WHAT YOU NEED TO DO> Pull every line of the entries that has the word "background".

Screenshot and code edit data
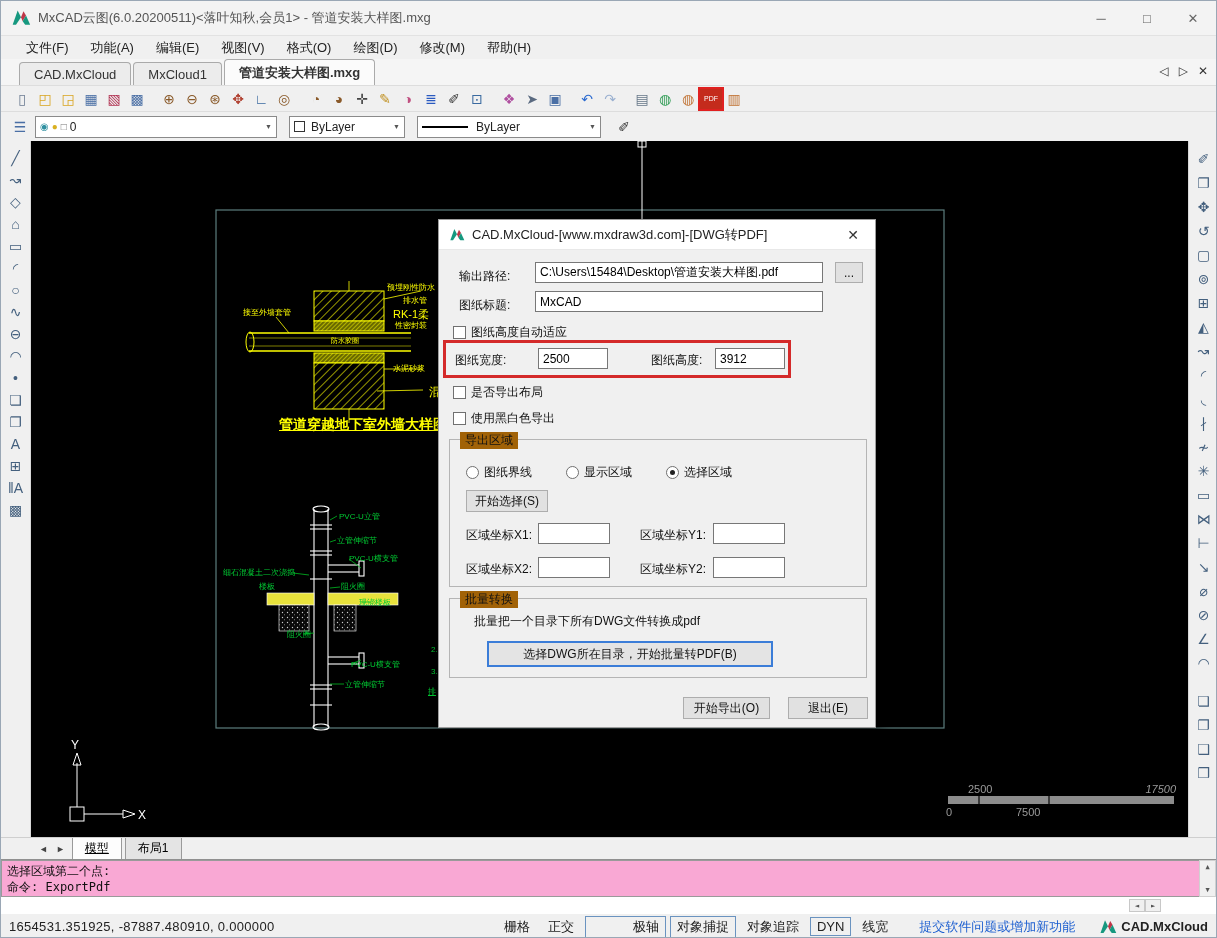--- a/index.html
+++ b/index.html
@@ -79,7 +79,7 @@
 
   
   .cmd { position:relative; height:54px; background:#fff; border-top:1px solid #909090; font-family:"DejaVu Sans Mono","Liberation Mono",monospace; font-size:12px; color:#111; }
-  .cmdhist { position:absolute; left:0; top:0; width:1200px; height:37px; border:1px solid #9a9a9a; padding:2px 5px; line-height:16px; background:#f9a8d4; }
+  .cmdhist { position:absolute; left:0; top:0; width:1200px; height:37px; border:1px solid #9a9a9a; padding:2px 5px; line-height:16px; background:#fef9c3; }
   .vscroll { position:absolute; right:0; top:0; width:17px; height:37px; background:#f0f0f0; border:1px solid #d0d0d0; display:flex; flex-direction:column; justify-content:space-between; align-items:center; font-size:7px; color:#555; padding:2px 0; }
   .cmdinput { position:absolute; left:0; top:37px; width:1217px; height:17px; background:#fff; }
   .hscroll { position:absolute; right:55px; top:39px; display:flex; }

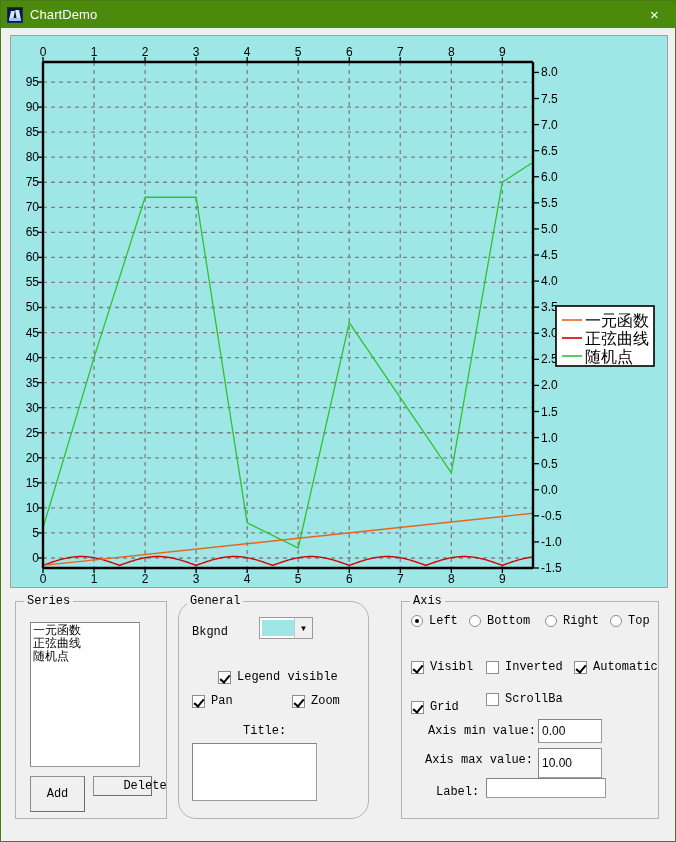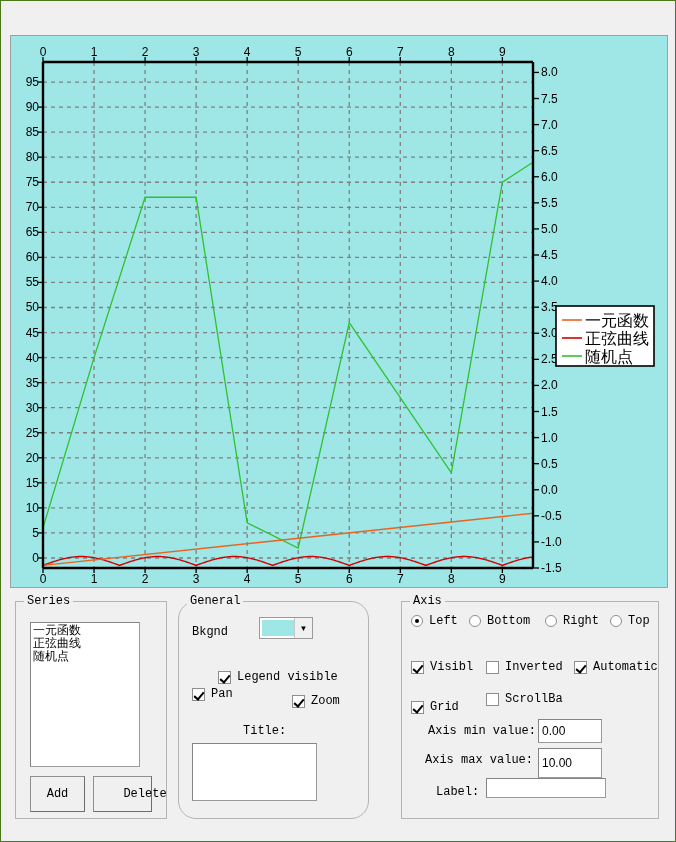--- a/index.html
+++ b/index.html
@@ -179,6 +179,15 @@
 
 <div id="app">
 
+  <div id="titlebar">
+    <div id="app-icon">
+      <span class="p1"></span>
+        <span class="p2"></span>
+        <span class="b"></span>
+    </div>
+    <span id="title-text">ChartDemo</span>
+    <div id="close-btn">×</div>
+  </div>
 
   <div id="chart-panel">
     <svg id="chart-svg" width="656" height="551" viewBox="0 0 656 551">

ANSWER SECTION>
   .cmd { position:relative; height:54px; background:#fff; border-top:1px solid #909090; font-family:"DejaVu Sans Mono","Liberation Mono",monospace; font-size:12px; color:#111; }
-  .cmdhist { position:absolute; left:0; top:0; width:1200px; height:37px; border:1px solid #9a9a9a; padding:2px 5px; line-height:16px; background:#f9a8d4; }
+  .cmdhist { position:absolute; left:0; top:0; width:1200px; height:37px; border:1px solid #9a9a9a; padding:2px 5px; line-height:16px; background:#fef9c3; }
   .vscroll { position:absolute; right:0; top:0; width:17px; height:37px; background:#f0f0f0; border:1px solid #d0d0d0; display:flex; flex-direction:column; justify-content:space-between; align-items:center; font-size:7px; color:#555; padding:2px 0; }
   .cmdinput { position:absolute; left:0; top:37px; width:1217px; height:17px; background:#fff; }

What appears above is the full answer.